I am primarily concerned with latency; area is not quite as important.

My current implementation that uses a comparator tree looks something like this:

implicit class reduceTreeOp[A](seq: Seq[A]) {
  def reduceTree[B >: A](op: (B, B) => B): B = {
    if(seq.length == 0)
      throw new NoSuchElementException("cannot reduce empty Seq")
    var rseq: Seq[B] = seq
    while(rseq.length != 1)
      rseq = rseq.grouped(2).toSeq
        .map(s => if(s.length == 1) s(0) else op(s(0), s(1)))
    rseq(0)
  }
}
val (value, index) = array
  .zipWithIndex
  .map{case (v, i) => (v, i.U)}
  .reduceTree[(UInt, UInt)]{case ((val1, idx1), (val2, idx2)) =>
    val is1 = val1 >= idx2
    ( Mux(is1, val1, idx2),
      Mux(is1, idx1, idx2))
  }

FWIW this is designed for 7nm hardware; though I doubt this actually matters to my question.


Solution

  • I found an algorithm that works by inverting the array. Essentially, a new array is created with a slot for each possible value, each element of the original array is sorted into a slot depending on the value, and finally, the new array can be priority encoded to find the highest slot with an element.

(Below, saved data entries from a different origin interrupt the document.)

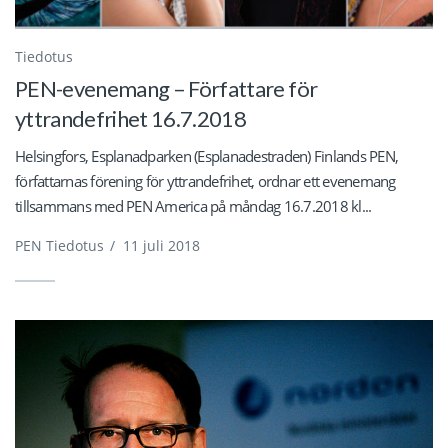
Tiedotus
PEN-evenemang – Författare för
yttrandefrihet 16.7.2018
Helsingfors, Esplanadparken (Esplanadestraden) Finlands PEN,
författarnas förening för yttrandefrihet, ordnar ett evenemang
tillsammans med PEN America på måndag 16.7.2018 kl...
PEN Tiedotus
/
11 juli 2018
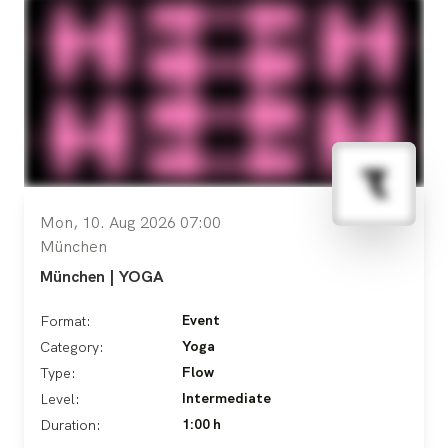
Mon, 10. Aug 2026 07:00
München
München | YOGA
Event
Format:
Yoga
Category:
Flow
Type:
Intermediate
Level:
1:00 h
Duration:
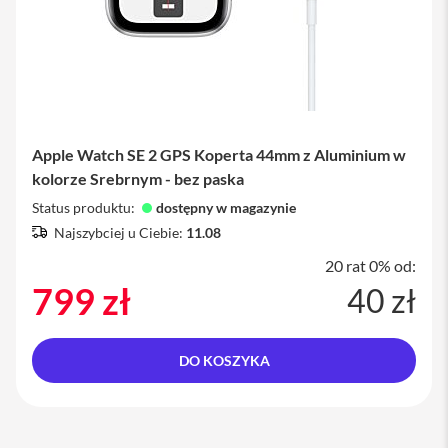
a
c
B
o
o
k
P
r
o
Apple Watch SE 2 GPS Koperta 44mm z Aluminium w
1
kolorze Srebrnym - bez paska
6
Status produktu:
dostępny w magazynie
i
Najszybciej u Ciebie:
11.08
M
a
20 rat 0% od:
c
799 zł
40 zł
M
a
c
DO KOSZYKA
m
i
n
i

    The implementation looks something like the following:

    // VALUE_SPACE: number of possible values
    val exists = WireDefault(VecInit(Seq.fill(VALUE_SPACE)(false.B)))
    val index = Wire(Vec(VALUE_SPACE, UInt(log2ceil(array.length).W)))
    index := DontCare
    
    array.zipWithIndex.foreach{case (v, i) =>
      exists(v) := true.B
      index(v) := i.U
    }
    
    maxVal := VALUE_SPACE.U - PriorityEncoder(exists.reverse)
    maxidx := PriorityMux(exists.reverse, index.reverse)
    

    This algorithm gave me approximately 2.5x speedup over the comparator tree when using an array with 256 4-bit elements. However, it used much more area, and it probably only has benefit if the number of possible values is very small.